But they could be ignoring a major potential solution: school integration. 

A new report out this week from The Century Foundation, a left-leaning think tank, outlines the myriad reasons why policymakers should rally around the issue of school diversity. One of these reasons is to prevent future incidents of police brutality.

Racially integrated schools force students of different backgrounds to learn and socialize together. These interactions help students address their implicit and explicit biases about other racial groups, while promoting intergroup understanding and reducing prejudice, research shows. Amy Stuart Wells, an author of the report, posits that if most students — including those who go on to become police officers — were to grow up attending racially integrated schools, they would not harbor the biases that allow for discriminatory policing. 

“What if that police officer had gone to a more racially diverse school … [and learned] to understand the history of race and different cultural perspectives? How might some of those incidents played out differently?” asked Wells, a professor at Columbia University’s Teachers College, while speaking with The Huffington Post. “These police officers, many of them are in their 20s and 30s and grew up in an era where schools have been resegregating.” 

In recent decades, policymakers have largely abandoned the goal of having racially integrated schools. Court decisions made school diversity plans largely untenable, and programs that helped facilitate integration, including forced bussing, were publicly unpopular. 

But 2016 might be the perfect time for politicians and school leaders to reconsider this goal, the report argues. The nation has become increasingly diverse, and less than 50 percent of K-12 students are now white. Kids have to learn how to interact with people of different races in order to hold jobs in the future. 

“Look at millennial parents — it’s a more diverse cohort, their children are more diverse and they have more progressive attitudes about race and diversity,” said Wells. “Not to mention the recent history of police brutality and racial unrest. It’s clearly time to bring this issue back to the forefront of public education.” 

Instead of focusing on school integration, K-12 education leaders have spent their energy trying to close the achievement gap between black and white students while holding schools accountable for poor performance.
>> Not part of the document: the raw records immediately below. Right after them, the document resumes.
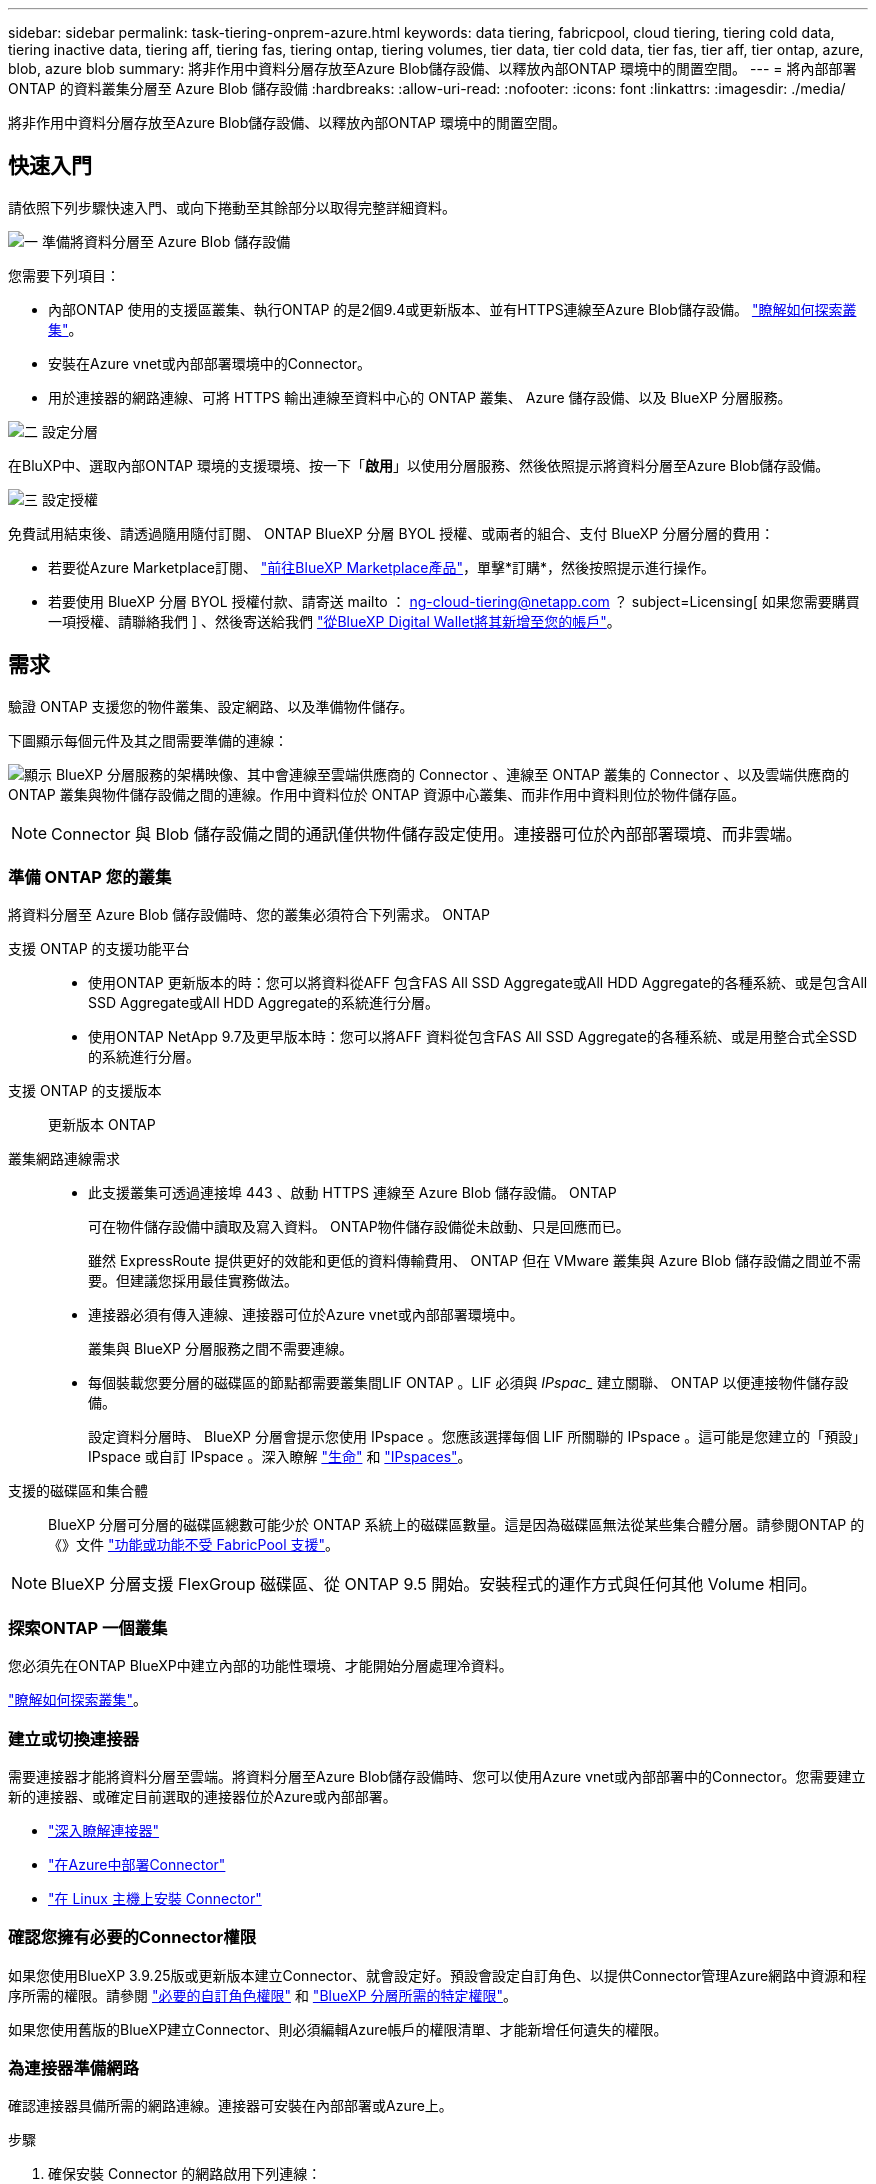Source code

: ---
sidebar: sidebar 
permalink: task-tiering-onprem-azure.html 
keywords: data tiering, fabricpool, cloud tiering, tiering cold data, tiering inactive data, tiering aff, tiering fas, tiering ontap, tiering volumes, tier data, tier cold data, tier fas, tier aff, tier ontap, azure, blob, azure blob 
summary: 將非作用中資料分層存放至Azure Blob儲存設備、以釋放內部ONTAP 環境中的閒置空間。 
---
= 將內部部署 ONTAP 的資料叢集分層至 Azure Blob 儲存設備
:hardbreaks:
:allow-uri-read: 
:nofooter: 
:icons: font
:linkattrs: 
:imagesdir: ./media/


[role="lead"]
將非作用中資料分層存放至Azure Blob儲存設備、以釋放內部ONTAP 環境中的閒置空間。



== 快速入門

請依照下列步驟快速入門、或向下捲動至其餘部分以取得完整詳細資料。

.image:https://raw.githubusercontent.com/NetAppDocs/common/main/media/number-1.png["一"] 準備將資料分層至 Azure Blob 儲存設備
[role="quick-margin-para"]
您需要下列項目：

[role="quick-margin-list"]
* 內部ONTAP 使用的支援區叢集、執行ONTAP 的是2個9.4或更新版本、並有HTTPS連線至Azure Blob儲存設備。 https://docs.netapp.com/us-en/cloud-manager-ontap-onprem/task-discovering-ontap.html["瞭解如何探索叢集"^]。
* 安裝在Azure vnet或內部部署環境中的Connector。
* 用於連接器的網路連線、可將 HTTPS 輸出連線至資料中心的 ONTAP 叢集、 Azure 儲存設備、以及 BlueXP 分層服務。


.image:https://raw.githubusercontent.com/NetAppDocs/common/main/media/number-2.png["二"] 設定分層
[role="quick-margin-para"]
在BluXP中、選取內部ONTAP 環境的支援環境、按一下「*啟用*」以使用分層服務、然後依照提示將資料分層至Azure Blob儲存設備。

.image:https://raw.githubusercontent.com/NetAppDocs/common/main/media/number-3.png["三"] 設定授權
[role="quick-margin-para"]
免費試用結束後、請透過隨用隨付訂閱、 ONTAP BlueXP 分層 BYOL 授權、或兩者的組合、支付 BlueXP 分層分層的費用：

[role="quick-margin-list"]
* 若要從Azure Marketplace訂閱、 https://azuremarketplace.microsoft.com/en-us/marketplace/apps/netapp.cloud-manager?tab=Overview["前往BlueXP Marketplace產品"^]，單擊*訂購*，然後按照提示進行操作。
* 若要使用 BlueXP 分層 BYOL 授權付款、請寄送 mailto ： ng-cloud-tiering@netapp.com ？ subject=Licensing[ 如果您需要購買一項授權、請聯絡我們 ] 、然後寄送給我們 link:task-licensing-cloud-tiering.html#add-bluexp-tiering-byol-licenses-to-your-account["從BlueXP Digital Wallet將其新增至您的帳戶"]。




== 需求

驗證 ONTAP 支援您的物件叢集、設定網路、以及準備物件儲存。

下圖顯示每個元件及其之間需要準備的連線：

image:diagram_cloud_tiering_azure.png["顯示 BlueXP 分層服務的架構映像、其中會連線至雲端供應商的 Connector 、連線至 ONTAP 叢集的 Connector 、以及雲端供應商的 ONTAP 叢集與物件儲存設備之間的連線。作用中資料位於 ONTAP 資源中心叢集、而非作用中資料則位於物件儲存區。"]


NOTE: Connector 與 Blob 儲存設備之間的通訊僅供物件儲存設定使用。連接器可位於內部部署環境、而非雲端。



=== 準備 ONTAP 您的叢集

將資料分層至 Azure Blob 儲存設備時、您的叢集必須符合下列需求。 ONTAP

支援 ONTAP 的支援功能平台::
+
--
* 使用ONTAP 更新版本的時：您可以將資料從AFF 包含FAS All SSD Aggregate或All HDD Aggregate的各種系統、或是包含All SSD Aggregate或All HDD Aggregate的系統進行分層。
* 使用ONTAP NetApp 9.7及更早版本時：您可以將AFF 資料從包含FAS All SSD Aggregate的各種系統、或是用整合式全SSD的系統進行分層。


--
支援 ONTAP 的支援版本:: 更新版本 ONTAP
叢集網路連線需求::
+
--
* 此支援叢集可透過連接埠 443 、啟動 HTTPS 連線至 Azure Blob 儲存設備。 ONTAP
+
可在物件儲存設備中讀取及寫入資料。 ONTAP物件儲存設備從未啟動、只是回應而已。

+
雖然 ExpressRoute 提供更好的效能和更低的資料傳輸費用、 ONTAP 但在 VMware 叢集與 Azure Blob 儲存設備之間並不需要。但建議您採用最佳實務做法。

* 連接器必須有傳入連線、連接器可位於Azure vnet或內部部署環境中。
+
叢集與 BlueXP 分層服務之間不需要連線。

* 每個裝載您要分層的磁碟區的節點都需要叢集間LIF ONTAP 。LIF 必須與 _IPspac__ 建立關聯、 ONTAP 以便連接物件儲存設備。
+
設定資料分層時、 BlueXP 分層會提示您使用 IPspace 。您應該選擇每個 LIF 所關聯的 IPspace 。這可能是您建立的「預設」 IPspace 或自訂 IPspace 。深入瞭解 https://docs.netapp.com/us-en/ontap/networking/create_a_lif.html["生命"^] 和 https://docs.netapp.com/us-en/ontap/networking/standard_properties_of_ipspaces.html["IPspaces"^]。



--
支援的磁碟區和集合體:: BlueXP 分層可分層的磁碟區總數可能少於 ONTAP 系統上的磁碟區數量。這是因為磁碟區無法從某些集合體分層。請參閱ONTAP 的《》文件 https://docs.netapp.com/us-en/ontap/fabricpool/requirements-concept.html#functionality-or-features-not-supported-by-fabricpool["功能或功能不受 FabricPool 支援"^]。



NOTE: BlueXP 分層支援 FlexGroup 磁碟區、從 ONTAP 9.5 開始。安裝程式的運作方式與任何其他 Volume 相同。



=== 探索ONTAP 一個叢集

您必須先在ONTAP BlueXP中建立內部的功能性環境、才能開始分層處理冷資料。

https://docs.netapp.com/us-en/cloud-manager-ontap-onprem/task-discovering-ontap.html["瞭解如何探索叢集"^]。



=== 建立或切換連接器

需要連接器才能將資料分層至雲端。將資料分層至Azure Blob儲存設備時、您可以使用Azure vnet或內部部署中的Connector。您需要建立新的連接器、或確定目前選取的連接器位於Azure或內部部署。

* https://docs.netapp.com/us-en/cloud-manager-setup-admin/concept-connectors.html["深入瞭解連接器"^]
* https://docs.netapp.com/us-en/cloud-manager-setup-admin/task-quick-start-connector-azure.html["在Azure中部署Connector"^]
* https://docs.netapp.com/us-en/cloud-manager-setup-admin/task-quick-start-connector-on-prem.html["在 Linux 主機上安裝 Connector"^]




=== 確認您擁有必要的Connector權限

如果您使用BlueXP 3.9.25版或更新版本建立Connector、就會設定好。預設會設定自訂角色、以提供Connector管理Azure網路中資源和程序所需的權限。請參閱 https://docs.netapp.com/us-en/cloud-manager-setup-admin/reference-permissions-azure.html#custom-role-permissions["必要的自訂角色權限"^] 和 https://docs.netapp.com/us-en/cloud-manager-setup-admin/reference-permissions-azure.html#cloud-tiering["BlueXP 分層所需的特定權限"^]。

如果您使用舊版的BlueXP建立Connector、則必須編輯Azure帳戶的權限清單、才能新增任何遺失的權限。



=== 為連接器準備網路

確認連接器具備所需的網路連線。連接器可安裝在內部部署或Azure上。

.步驟
. 確保安裝 Connector 的網路啟用下列連線：
+
** 透過連接埠 443 連接到 BlueXP 分層服務和 Azure Blob 物件儲存設備的 HTTPS 連線 (https://docs.netapp.com/us-en/cloud-manager-setup-admin/task-set-up-networking-azure.html#endpoints-contacted-for-day-to-day-operations["請參閱端點清單"^]）
** 透過連接埠443連線至ONTAP 您的SURF叢 集管理LIF的HTTPS連線


. 如有需要、請為 Azure 儲存設備啟用 vnet 服務端點。
+
如果 ONTAP 您從 DB2 叢集到 vnet 有 ExpressRoute 或 VPN 連線、而您想要連接器與 Blob 儲存設備之間的通訊保持在虛擬私有網路中、建議使用 vnet 服務端點到 Azure 儲存設備。





=== 準備Azure Blob儲存設備

設定分層時、您需要識別要使用的資源群組、以及屬於資源群組的儲存帳戶和Azure容器。儲存帳戶可讓 BlueXP 分層驗證及存取用於資料分層的 Blob 容器。

BlueXP 分層功能可支援分層連接至任何可透過 Connector 存取之區域的任何儲存帳戶。

BlueXP 分層僅支援通用 v2 和優質區塊 Blob 類型的儲存帳戶。


NOTE: 如果您計畫設定 BlueXP 分層以使用較低成本的存取層、在特定天數之後、階層式資料將會轉換至該層級、則在 Azure 帳戶中設定容器時、不得選取任何生命週期規則。BlueXP 分層管理生命週期轉換。



== 將第一個叢集的非作用中資料分層至 Azure Blob 儲存設備

準備好 Azure 環境之後、請從第一個叢集開始分層處理非作用中資料。

.您需要的產品
https://docs.netapp.com/us-en/cloud-manager-ontap-onprem/task-discovering-ontap.html["內部部署工作環境"^]。

.步驟
. 選擇內部ONTAP 環境的不正常運作環境。
. 從右側面板按一下「*啟用*」以取得分層服務。
+
如果Azure Blob分層目的地是以工作環境形式存在於Canvas上、您可以將叢集拖曳至Azure Blob工作環境、以啟動設定精靈。

+
image:screenshot_setup_tiering_onprem.png["螢幕擷取畫面顯示當您選取內部ONTAP 環境時、畫面右側會出現「Enable（啟用）」選項。"]

. *定義物件儲存名稱*：輸入此物件儲存設備的名稱。它必須與此叢集上的Aggregate所使用的任何其他物件儲存設備都是獨一無二的。
. *選擇供應商*：選擇* Microsoft Azure *、然後按一下*繼續*。
. 完成「*建立物件儲存*」頁面上的步驟：
+
.. *資源群組*：選取管理現有容器的資源群組、或是您要在其中建立階層式資料的新容器、然後按一下*繼續*。
+
使用內部部署連接器時、您必須輸入可存取資源群組的Azure訂閱。

.. * Azure Container *：選取選項按鈕、即可將新的Blob容器新增至儲存帳戶或使用現有的容器。然後選取儲存帳戶並選擇現有的容器、或輸入新容器的名稱。然後按一下 * 繼續 * 。
+
此步驟中顯示的儲存帳戶和容器屬於您在上一步中選取的資源群組。

.. * 存取層生命週期 * ： BlueXP 分層管理階層資料的生命週期轉換。資料會從_hot_類別開始、但您可以建立規則、在特定天數後將資料移至_cool類別。
+
選取您要將階層式資料移轉至的存取層、以及資料移動前的天數、然後按一下*繼續*。例如、以下螢幕快照顯示、階層式資料會在物件儲存設備的45天後、從_hot_類別移至_cle__類別。

+
如果您選擇*將資料保留在此存取層*中、則資料會保留在_hot_存取層中、而且不會套用任何規則。 link:reference-azure-support.html["請參閱支援的存取層"^]。

+
image:screenshot_tiering_lifecycle_selection_azure.png["螢幕擷取畫面顯示如何選擇在特定天數後移動資料的另一個存取層。"]

+
請注意、生命週期規則會套用至所選儲存帳戶中的所有blob容器。

.. *叢集網路*：選取ONTAP 要用於連接物件儲存設備的IPspace、然後按一下*繼續*。
+
選擇正確的 IPspace 可確保 BlueXP 分層可設定從 ONTAP 到雲端供應商物件儲存設備的連線。



. 在「_層級磁碟區_」頁面上、選取您要設定分層的磁碟區、然後啟動「層級原則」頁面：
+
** 若要選取所有Volume、請勾選標題列中的方塊（image:button_backup_all_volumes.png[""]），然後單擊* Configure Volume*（配置卷*）。
** 若要選取多個磁碟區、請勾選每個磁碟區的方塊（image:button_backup_1_volume.png[""]），然後單擊* Configure Volume*（配置卷*）。
** 若要選取單一Volume、請按一下該列（或 image:screenshot_edit_icon.gif["編輯鉛筆圖示"] 圖示）。
+
image:screenshot_tiering_tier_volumes.png["螢幕擷取畫面顯示如何選取單一Volume、多個Volume或所有Volume、以及「修改選取的Volume」按鈕。"]



. 在_分層原則_對話方塊中、選取分層原則、選擇性地調整所選磁碟區的冷卻天數、然後按一下*套用*。
+
link:concept-cloud-tiering.html#volume-tiering-policies["深入瞭解磁碟區分層原則和冷卻天數"]。

+
image:screenshot_tiering_policy_settings.png["顯示可設定分層原則設定的快照。"]



.結果
您已成功設定資料分層、從叢集上的磁碟區到 Azure Blob 物件儲存設備。

.接下來呢？
link:task-licensing-cloud-tiering.html["請務必訂閱 BlueXP 分層服務"]。

您可以檢閱叢集上作用中和非作用中資料的相關資訊。 link:task-managing-tiering.html["深入瞭解如何管理分層設定"]。

您也可以建立額外的物件儲存設備、以便在叢集上的特定集合體將資料分層至不同的物件存放區。或者、如果您打算使用FabricPool 「支援物件鏡射」、將階層式資料複寫到其他物件存放區。 link:task-managing-object-storage.html["深入瞭解物件存放區的管理"]。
In sum, the focus has been on making separate schools more equal.

“Why are we holding schools accountable for standardized test scores and why aren’t we holding them accountable for preparing kids for the society that they are going to be living in?” asked Wells. “Why isn’t that an important goal for public education?”

On the other hand, while K-12 leaders have shirked away from promoting integration, leaders in higher education have defended policies like affirmative action, even as the practice continually comes under attack. Universities have invested resources in exploring the effects of school diversity and found that diverse atmospheres make students better critical thinkers, more open-minded and more civically engaged. 

Wells questions why colleges and K-12 schools have diverged in their approaches to diversity, and whether this divergence has contributed to racial unrest on campuses this past year.

“I have a child applying to college this year, and on every college campus tour the admissions officers are touting the diversity of their universities. I’m sitting here thinking, so many of these kids went to such segregated high schools … are we preparing them for higher education if higher education thinks [diversity] is important?”

But Wells is hopeful that policymakers at the highest level are beginning to embrace the ideals of school diversity. Obama’s recently released proposed budget includes $120 million for a competitive grant that encourages schools to develop plans to increase socioeconomic diversity, a type of integration that often achieves similar outcomes as racial integration. 

“We can’t just ignore this and keep writing standardized tests,” said Wells.